更新:我发现了一些可能有用的东西,但我仍然有一点麻烦,不知道如何实现它。如果我尝试像这样映射get_data,我不确定如何将每次调用的结果分配给各自的变量。
parameters = [
[service, profile_id, '30daysAgo', 'ga:browser', 'sessions::condition::ga:deviceCategory==desktop'],
[service, profile_id, '60daysAgo', 'ga:browser', 'sessions::condition::ga:deviceCategory==desktop'],
...
[service, profile_id, '90daysAgo', 'ga:browser,ga:browserVersion', 'sessions::condition::ga:deviceCategory==mobile']
]
with ThreadPoolExecutor(max_workers=4) as executor:
executor.map(get_data, parameters)
我正在编写一个Python应用程序(使用Google分析API),该应用程序允许用户获得关于过去30天、60天和90天内用于访问给定站点的十大桌面浏览器、按版本划分的桌面浏览器、移动浏览器和移动操作系统的报告。到目前为止,一切似乎都很正常。
然而,性能到处都是。总共有12个API请求——4组数据中每组3个。有时应用程序需要大约10秒才能运行,有时则需要一分钟以上。这似乎完全取决于API如何响应。所以我的问题是:有没有办法可以将这些请求组合起来,或者将它们排列成可以并发执行的方式?
我试着寻找整合请求的方法,这样我可能只需要对每组数据做一个请求,这些请求将返回30天、60天和90天的信息,但我没能找到任何东西。至于让请求并发,我只是不太确定如何去做这样的事情。我能找到的最接近的东西是这个问题/答案,但我不太明白关于批处理的答案。
相关代码如下:
def get_data(service, profile_id, days, dimensions, segment):
return service.data().ga().get(
ids='ga:' + profile_id,
start_date=days,
end_date='today',
metrics='ga:sessions',
dimensions=dimensions,
sort='-ga:sessions',
segment=segment,
max_results=10).execute()
def get_results(service, profile_id):
global glob_startdate
global glob_months
# get top 10 desktop browsers
print("Getting top 10 desktop browsers...")

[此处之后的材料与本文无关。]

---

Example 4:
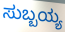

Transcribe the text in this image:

ಸುಬ್ಬಯ್ಯ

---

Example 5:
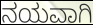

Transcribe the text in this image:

ನಯವಾಗಿ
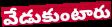
వేడుకుంటారు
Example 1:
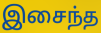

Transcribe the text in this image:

இசைந்த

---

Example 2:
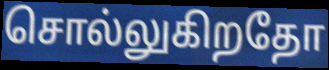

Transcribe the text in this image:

சொல்லுகிறதோ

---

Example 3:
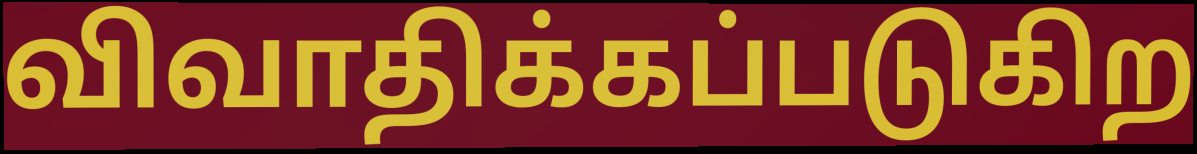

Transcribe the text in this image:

விவாதிக்கப்படுகிற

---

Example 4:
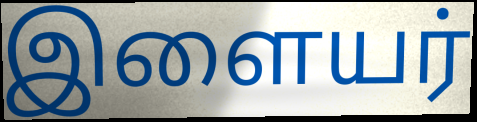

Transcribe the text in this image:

இளையர்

data_1a = get_data(service, profile_id, '30daysAgo', 'ga:browser', 'sessions::condition::ga:deviceCategory==desktop')
data_1b = get_data(service, profile_id, '60daysAgo', 'ga:browser', 'sessions::condition::ga:deviceCategory==desktop')
data_1c = get_data(service, profile_id, '90daysAgo', 'ga:browser', 'sessions::condition::ga:deviceCategory==desktop')

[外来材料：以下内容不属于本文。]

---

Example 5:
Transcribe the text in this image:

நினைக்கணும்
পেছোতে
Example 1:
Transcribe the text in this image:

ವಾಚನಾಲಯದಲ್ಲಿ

data1 = [data_1a, data_1b, data_1c]
# get top 10 desktop browser versions
print("Getting top 10 desktop browser versions...")
data_2a = get_data(service, profile_id, '30daysAgo', 'ga:browser,ga:browserVersion', 'sessions::condition::ga:deviceCategory==desktop')
data_2b = get_data(service, profile_id, '60daysAgo', 'ga:browser,ga:browserVersion', 'sessions::condition::ga:deviceCategory==desktop')
data_2c = get_data(service, profile_id, '90daysAgo', 'ga:browser,ga:browserVersion', 'sessions::condition::ga:deviceCategory==desktop')
data2 = [data_2a, data_2b, data_2c]
# get top 10 mobile OS's
print("Getting top 10 mobile OS's...")
data_3a = get_data(service, profile_id, '30daysAgo', 'ga:operatingSystem,ga:operatingSystemVersion', 'sessions::condition::ga:deviceCategory==mobile')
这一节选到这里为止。